Friday 2 May 2014

The All Seeing Eye

The Guggenheim

With the news that teachers are increasingly being surveilled in the classroom, it is worth noting how the structure of many new build academies is based on an eighteenth century prison designer Jeremy Bentham.

Bentham first proposed the idea of the Panopticon in 1791. The concept of the design is to allow a single watchman to observe all the inmates of an institution without them being able to tell whether they are being watched or not. The fact that the inmates cannot know when they are being watched or not means that all inmates must act as though they are watched at all times, effectively controlling their own behaviour constantly. The name is also a reference to Panoptes from Greek mythology; he was a giant with a hundred eyes and thus was known to be a very effective watchman. This is the principle behind CCTV and IT surveillance, sometimes called the Information Panopticon. Which reminds me of the time I worked in a call centre and had to use the following codes when I logged off the phone system during work time:

01 For an allowed break
02 For Call Work
03 For a piss
04 For a shit
05 Because I watched Falling Down last night and want to do something about it.

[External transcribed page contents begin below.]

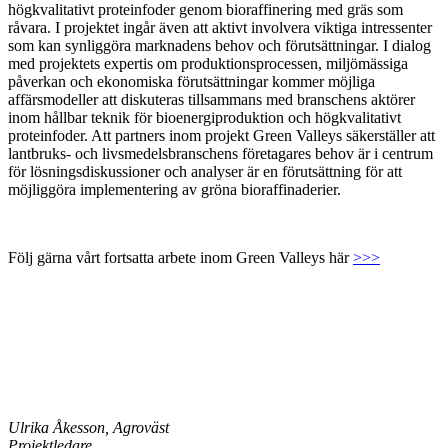
högkvalitativt proteinfoder genom bioraffinering med gräs som
råvara. I projektet ingår även att aktivt involvera viktiga intressenter
som kan synliggöra marknadens behov och förutsättningar. I dialog
med projektets expertis om produktionsprocessen, miljömässiga
påverkan och ekonomiska förutsättningar kommer möjliga
affärsmodeller att diskuteras tillsammans med branschens aktörer
inom hållbar teknik för bioenergiproduktion och högkvalitativt
proteinfoder. Att partners inom projekt Green Valleys säkerställer att
lantbruks- och livsmedelsbranschens företagares behov är i centrum
för lösningsdiskussioner och analyser är en förutsättning för att
möjliggöra implementering av gröna bioraffinaderier.
Följ gärna vårt fortsatta arbete inom Green Valleys här
>>>
Ulrika Åkesson, Agroväst
Projektledare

Bentham always conceived the Panopticon principle as being beneficial to the design of a variety of institutions where surveillance was important, including hospitals, schools, workhouses, and lunatic asylums, as well as prisons. In particular, he developed it in his ideas for a "chrestomathic" school (one devoted to useful learning), in which teaching was to be undertaken by senior pupils on the monitorial principle, under the overall supervision of the Master and for a pauper “industry-house” (workhouse). Thus the human touch of "teachers" or "prison wardens" becomes a much reduced necessity. The lasting psychological effects on academy children (who incidentally are not even allowed outside to play in one Panopticon school) remains to be seen.